A police officer’s fatal shooting of a suspect on Monday ignited calls for Raleigh officers to wear body-worn cameras – but prompted city leaders to postpone a discussion on the cameras that happened to be scheduled for the same day.
Chief Cassandra Deck-Brown was scheduled to talk about the pros and cons of requiring officers to wear body cameras, which they don’t currently use, during the City Council’s work session Monday afternoon. But city leaders postponed Deck-Brown’s presentation after receiving news about the shooting.
“We were told that the police obviously were too busy and unable to do the presentation because of the situation,” said Mayor Nancy McFarlane.
Police body cameras became an oft-cited solution to providing insight into officer-suspect conflicts after police shot and killed an unarmed black teen in Ferguson, Mo., in 2014. With tensions rising, President Barack Obama last year announced $20 million in funding for law enforcement agencies interested in using the cameras.
The N.C. General Assembly last year approved $2.5 million for law enforcement agencies that want to buy the cameras. An agency could receive up to $100,000 for cameras, as long as it pays $2 for every $1 the state matches.
Garner is testing the cameras. But none of the Triangle’s largest municipalities – Raleigh, Durham, Chapel Hill or Cary – require officers to wear them.
Some saw Monday’s shooting and the lack of information provided by the Raleigh Police Department as proof the cameras are needed.
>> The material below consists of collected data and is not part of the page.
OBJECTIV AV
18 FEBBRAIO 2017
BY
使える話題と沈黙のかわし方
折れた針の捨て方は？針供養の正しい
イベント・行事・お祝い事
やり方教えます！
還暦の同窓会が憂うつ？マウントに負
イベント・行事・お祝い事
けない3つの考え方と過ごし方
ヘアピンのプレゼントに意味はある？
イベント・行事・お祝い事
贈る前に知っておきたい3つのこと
“The public and the victim’s family deserve answers about today’s shooting,” said Sarah Preston, acting Executive Director of the American Civil Liberties Union (ACLU) of North Carolina. “On a day when the Raleigh City Council was scheduled to discuss officer worn body cameras, this shooting points to the urgent need for North Carolina’s second-largest city’s police department to adopt this crucial technology and an accompanying policy that guarantees it will be used to promote officer accountability and transparency.”
The city is “moving toward using them,” McFarlane said of the cameras. But the timing and extent of their use in Raleigh is unclear. trim Neither city police or city staff on Monday disclosed how many cameras they might buy or how many video storage databases they might need.
“That’s what we were going to talk about today,” said McFarlane. Raleigh police didn’t supply council members with information prior to the meeting, she said.
Deck-Brown’s presentation on body cameras was the last of four items on the agenda. The City Council doesn’t typically take official votes during work sessions, so it’s unlikely that members would have taken a vote on the cameras.
Deck-Brown was expected to provide “an overview of a new tool” Raleigh police may employ, according to the work session agenda. “The presentation will address different technological approaches, resources requirements and potential next steps,” it reads.